Quite apart from the actual IO efficiency, there are implications for the way the application code tracks when it needs to do the I/O, and does data processing/generation, that can sometimes impact performance quite dramatically.

  1. mmap() is not reading sequentially.
    2) mmap() has to fetch from the disk itself same as read() does
    3) The mapped area is not sequential - so no DMA (?).

So mmap() should actually be slower than read() from a file? Which of my assumptions above are wrong?

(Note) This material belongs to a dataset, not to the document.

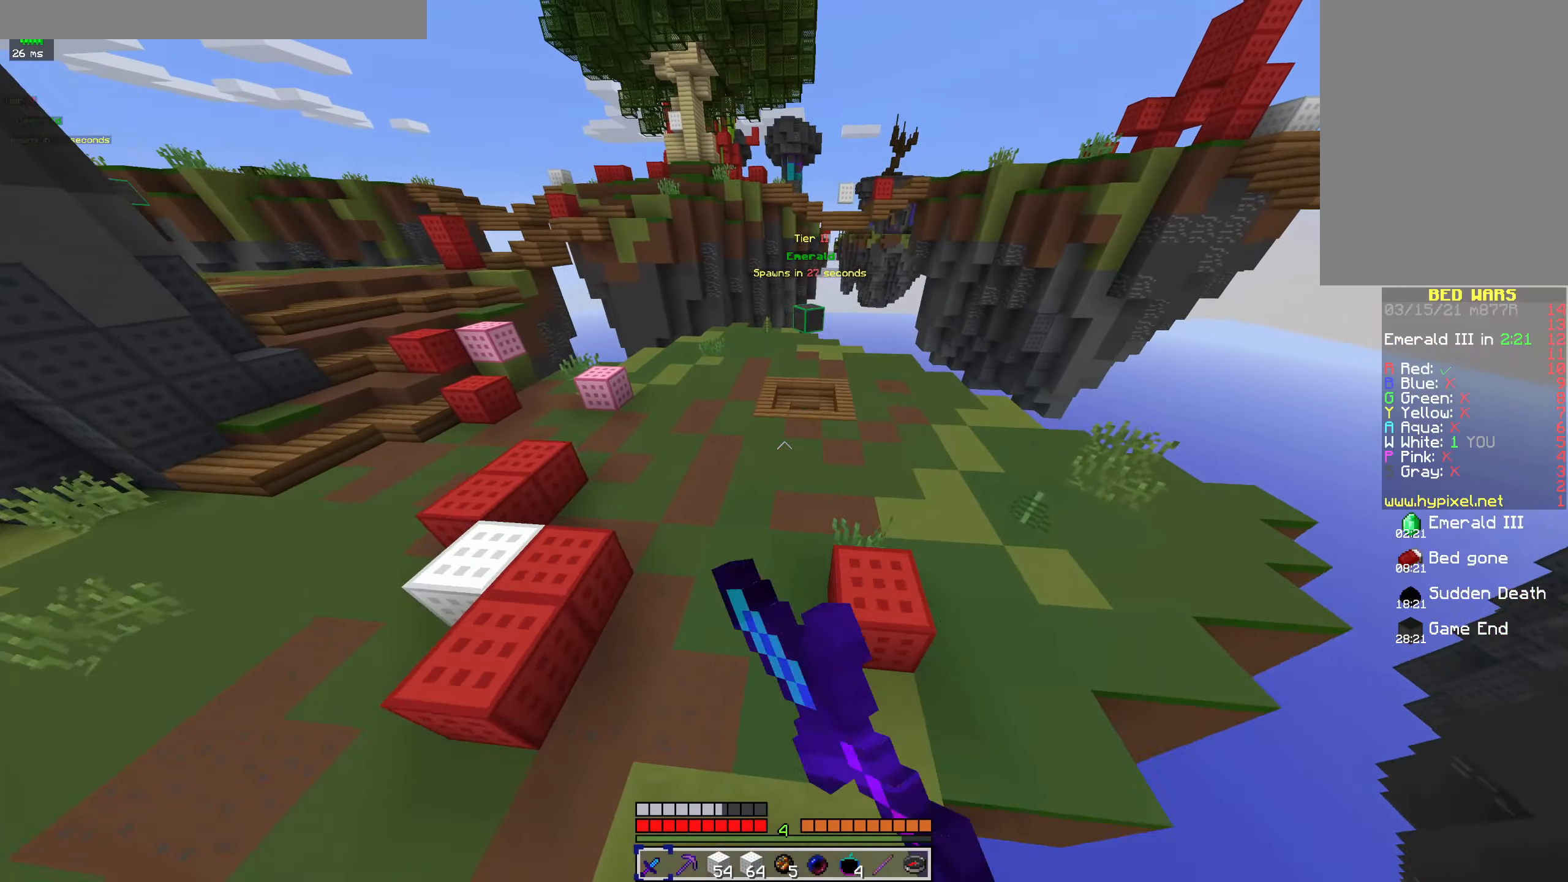
{"keys": ["space", "w"], "mouse": ["left"], "events": [[67, "mouse_left", "down"], [200, "mouse_left", "up"], [334, "mouse_left", "down"]]}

  1. is wrong... mmap() assigns a region of virtual address space corresponding to file content... whenever a page in that address space is accessed, physical RAM is found to back the virtual addresses and the corresponding disk content is faulted into that RAM. So, the order in which reads are done from the disk matches the order of access. It's a "lazy" I/O mechanism. If, for example, you needed to index into a huge hash table that was to be read from disk, then mmaping the file and starting to do access means the disk I/O is not done sequentially and may therefore result in longer elapsed time until the entire file is read into memory, but while that's happening lookups are succeeding and dependent work can be undertaken, and if parts of the file are never actually needed they're not read (allow for the granularity of disk and memory pages, and that even when using memory mapping many OSes allow you to specify some performance-enhancing / memory-efficiency tips about your planned access patterns so they can proactively read ahead or release memory more aggressively knowing you're unlikely to return to it).

  2. absolutely true

  3. "The mapped area is not sequential" is vague. Memory mapped regions are "contiguous" (sequential) in virtual address space. We've discussed disk I/O being sequential above. Or, are you thinking of something else? Anyway, while pages are being faulted in, they may indeed be transferred using DMA.

Further, there are other reasons why memory mapping may outperform usual I/O:

  • there's less copying:
    • often OS & library level routines pass data through one or more buffers before it reaches an application-specified buffer, the application then dynamically allocates storage, then copies from the I/O buffer to that storage so the data's usable after the file reading completes
    • memory mapping allows (but doesn't force) in-place usage (you can just record a pointer and possibly length)
      • continuing to access data in-place risks increased cache misses and/or swapping later: the file/memory-map could be more verbose than data structures into which it could be parsed, so access patterns on data therein could have more delays to fault in more memory pages
  • memory mapping can simplify the application's parsing job by letting the application treat the entire file content as accessible, rather than worrying about when to read another buffer full
  • the application defers more to the OS's wisdom re number of pages that are in physical RAM at any single point in time, effectively sharing a direct-access disk cache with the application
  • as well-wisher comments below, "using memory mapping you typically use less system calls"
  • if multiple processes are accessing the same file, they should be able to share the physical backing pages

The are also reasons why mmap may be slower - do read Linus Torvald's post here which says of mmap:

...page table games along with the fault (and even just TLB miss)
overhead is easily more than the cost of copying a page in a nice
streaming manner...

And from another of his posts:

  • quite noticeable setup and teardown costs. And I mean noticeable. It's things like following the page tables to unmap everything cleanly. It's the book-keeping for maintaining a list of all the mappings. It's The TLB flush needed after unmapping stuff.
  • page faulting is expensive. That's how the mapping gets populated, and it's quite slow.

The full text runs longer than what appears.